───── Provided data
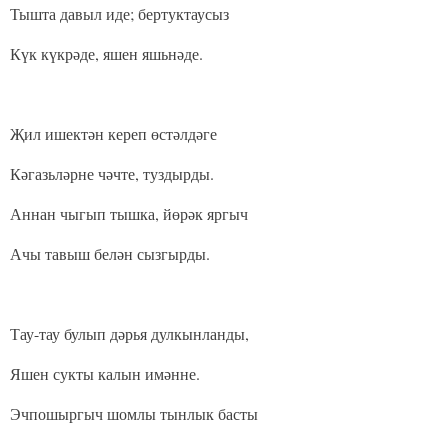
Тышта давыл иде; бертуктаусыз
Күк күкрәде, яшен яшьнәде.
Җил ишектән кереп өстәлдәге
Кәгазьләрне чәчте, туздырды.
Аннан чыгып тышка, йөрәк яргыч
Ачы тавыш белән сызгырды.
Тау-тау булып дәрья дулкынланды,
Яшен сукты калын имәнне.
Эчпошыргыч шомлы тынлык басты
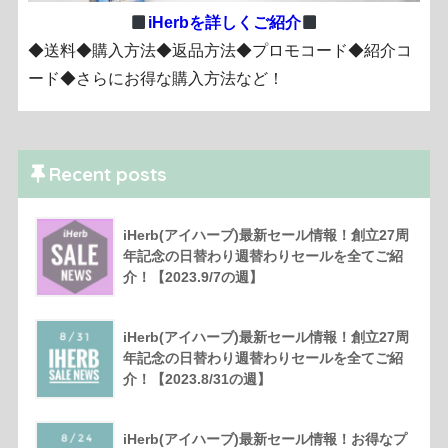
iHerbを詳しくご紹介
◆送料◆購入方法◆返品方法◆プロモコード◆紹介コ
ード◆さらにお得な購入方法など！
Recent posts
iHerb(アイハーブ)最新セール情報！創立27周
年記念の日替わり週替わりセールを全てご紹
介！【2023.9/7の週】
iHerb(アイハーブ)最新セール情報！創立27周
年記念の日替わり週替わりセールを全てご紹
介！【2023.8/31の週】
iHerb(アイハーブ)最新セール情報！お得なプ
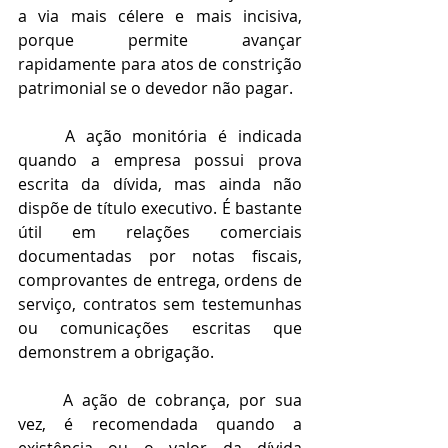
a via mais célere e mais incisiva, 
porque permite avançar 
rapidamente para atos de constrição 
patrimonial se o devedor não pagar.
	A ação monitória é indicada 
quando a empresa possui prova 
escrita da dívida, mas ainda não 
dispõe de título executivo. É bastante 
útil em relações comerciais 
documentadas por notas fiscais, 
comprovantes de entrega, ordens de 
serviço, contratos sem testemunhas 
ou comunicações escritas que 
demonstrem a obrigação.
	A ação de cobrança, por sua 
vez, é recomendada quando a 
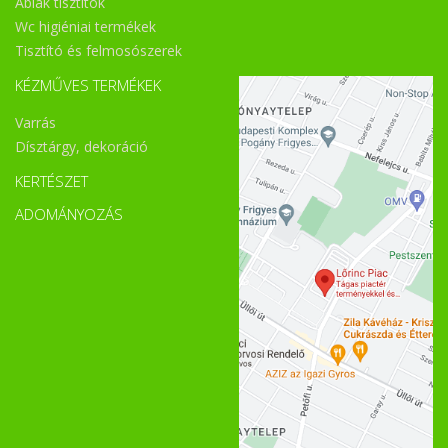
Ablak tisztítók
Wc higiéniai termékek
Tisztító és felmosószerek
KÉZMŰVES TERMÉKEK
Varrás
Dísztárgy, dekoráció
KERTÉSZET
ADOMÁNYOZÁS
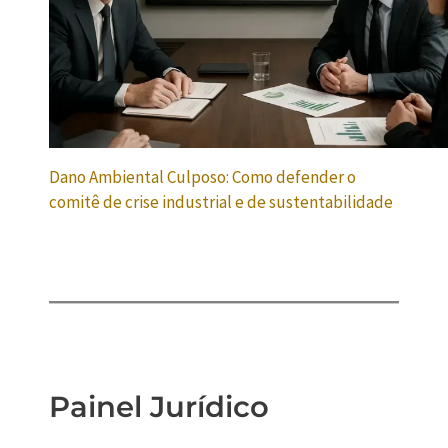
Dano Ambiental Culposo: Como defender o
comitê de crise industrial e de sustentabilidade
Painel Jurídico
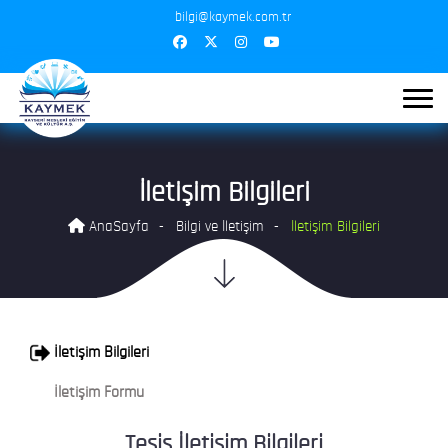
bilgi@kaymek.com.tr
İletişim Bilgileri
AnaSayfa
Bilgi ve İletişim
İletişim Bilgileri
İletişim Bilgileri
İletişim Formu
Tesis İletişim Bilgileri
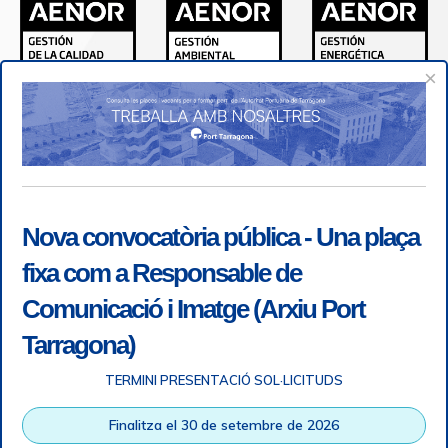
×
Nova convocatòria pública - Una plaça
fixa com a Responsable de
Comunicació i Imatge (Arxiu Port
Tarragona)
TERMINI PRESENTACIÓ SOL·LICITUDS
Accessibility
|
Legal note
|
+ info RGPD
|
Information of
Finalitza el 30 de setembre de 2026
telephone recordings
|
SGSI
|
Login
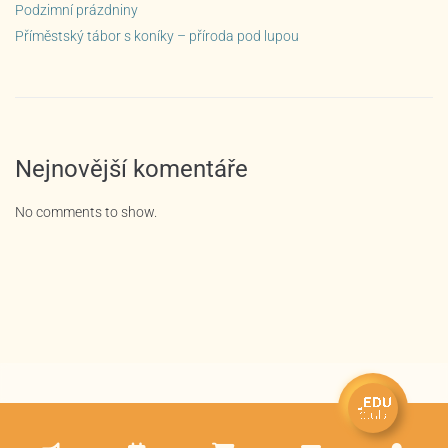
Podzimní prázdniny
Příměstský tábor s koníky – příroda pod lupou
Nejnovější komentáře
No comments to show.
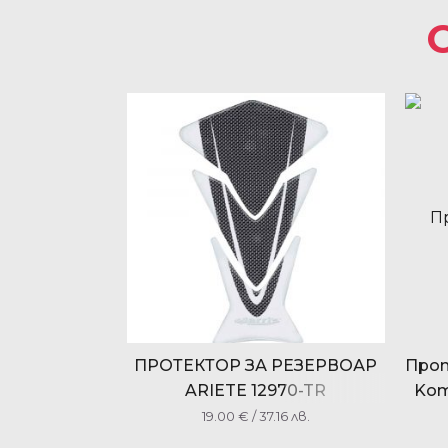
ПРОТЕКТОР ЗА РЕЗЕРВОАР
Прот
ARIETE 12970-TR
Kom
19.00
€
/ 37.16 лв.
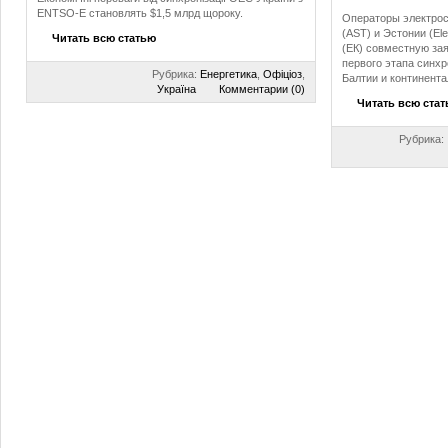
ENTSO-E становлять $1,5 млрд щороку.
Операторы электросе
(AST) и Эстонии (El
Читать всю статью
(ЕК) совместную за
первого этапа синх
Рубрика:
Енергетика
,
Офіціоз
,
Балтии и континент
Україна
Комментарии (0)
Читать всю ста
Рубрика:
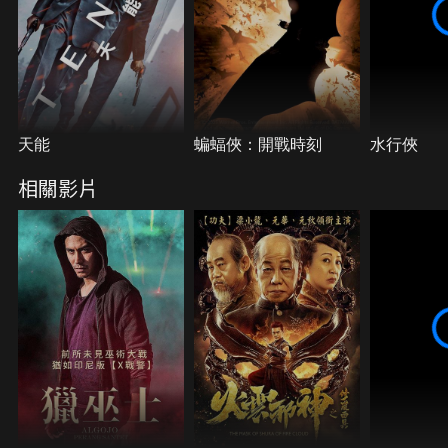
天能
蝙蝠俠：開戰時刻
水行俠
相關影片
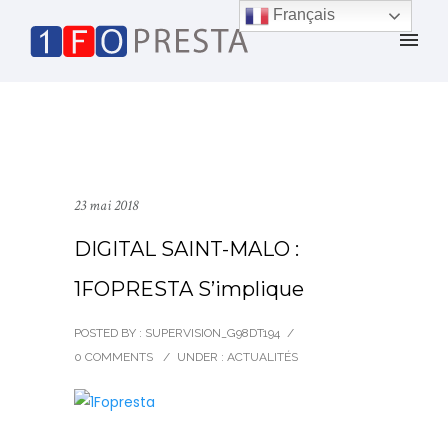
Français
23 mai 2018
DIGITAL SAINT-MALO :
1FOPRESTA S’implique
POSTED BY : SUPERVISION_G98DT194
/
0 COMMENTS
/
UNDER :
ACTUALITÉS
──────────
[Exercise brief] The expected output is every entry above, character for character, with no pictures.

[Exercise solution]
Тышта давыл иде; бертуктаусыз
Күк күкрәде, яшен яшьнәде.
Җил ишектән кереп өстәлдәге
Кәгазьләрне чәчте, туздырды.
Аннан чыгып тышка, йөрәк яргыч
Ачы тавыш белән сызгырды.
Тау-тау булып дәрья дулкынланды,
Яшен сукты калын имәнне.
Эчпошыргыч шомлы тынлык басты
iHerbを詳しくご紹介
◆送料◆購入方法◆返品方法◆プロモコード◆紹介コ
ード◆さらにお得な購入方法など！
Recent posts
iHerb(アイハーブ)最新セール情報！創立27周
年記念の日替わり週替わりセールを全てご紹
介！【2023.9/7の週】
iHerb(アイハーブ)最新セール情報！創立27周
年記念の日替わり週替わりセールを全てご紹
介！【2023.8/31の週】
iHerb(アイハーブ)最新セール情報！お得なプ
a via mais célere e mais incisiva, 
porque permite avançar 
rapidamente para atos de constrição 
patrimonial se o devedor não pagar.
	A ação monitória é indicada 
quando a empresa possui prova 
escrita da dívida, mas ainda não 
dispõe de título executivo. É bastante 
útil em relações comerciais 
documentadas por notas fiscais, 
comprovantes de entrega, ordens de 
serviço, contratos sem testemunhas 
ou comunicações escritas que 
demonstrem a obrigação.
	A ação de cobrança, por sua 
vez, é recomendada quando a 
Ablak tisztítók
Wc higiéniai termékek
Tisztító és felmosószerek
KÉZMŰVES TERMÉKEK
Varrás
Dísztárgy, dekoráció
KERTÉSZET
ADOMÁNYOZÁS
Dano Ambiental Culposo: Como defender o
comitê de crise industrial e de sustentabilidade
Painel Jurídico
bilgi@kaymek.com.tr
İletişim Bilgileri
AnaSayfa
Bilgi ve İletişim
İletişim Bilgileri
İletişim Bilgileri
İletişim Formu
Tesis İletişim Bilgileri
×
Nova convocatòria pública - Una plaça
fixa com a Responsable de
Comunicació i Imatge (Arxiu Port
Tarragona)
TERMINI PRESENTACIÓ SOL·LICITUDS
Accessibility
|
Legal note
|
+ info RGPD
|
Information of
Finalitza el 30 de setembre de 2026
telephone recordings
|
SGSI
|
Login
Podzimní prázdniny
Příměstský tábor s koníky – příroda pod lupou
Nejnovější komentáře
No comments to show.
ПРОТЕКТОР ЗА РЕЗЕРВОАР
Прот
ARIETE 12970-TR
Kom
19.00
€
/ 37.16 лв.
ENTSO-E становлять $1,5 млрд щороку.
Операторы электросе
(AST) и Эстонии (El
Читать всю статью
(ЕК) совместную за
первого этапа синх
Рубрика:
Енергетика
,
Офіціоз
,
Балтии и континент
Україна
Комментарии (0)
Читать всю ста
Рубрика:
天能
蝙蝠俠：開戰時刻
水行俠
相關影片
Français
23 mai 2018
DIGITAL SAINT-MALO :
1FOPRESTA S’implique
POSTED BY : SUPERVISION_G98DT194
/
0 COMMENTS
/
UNDER :
ACTUALITÉS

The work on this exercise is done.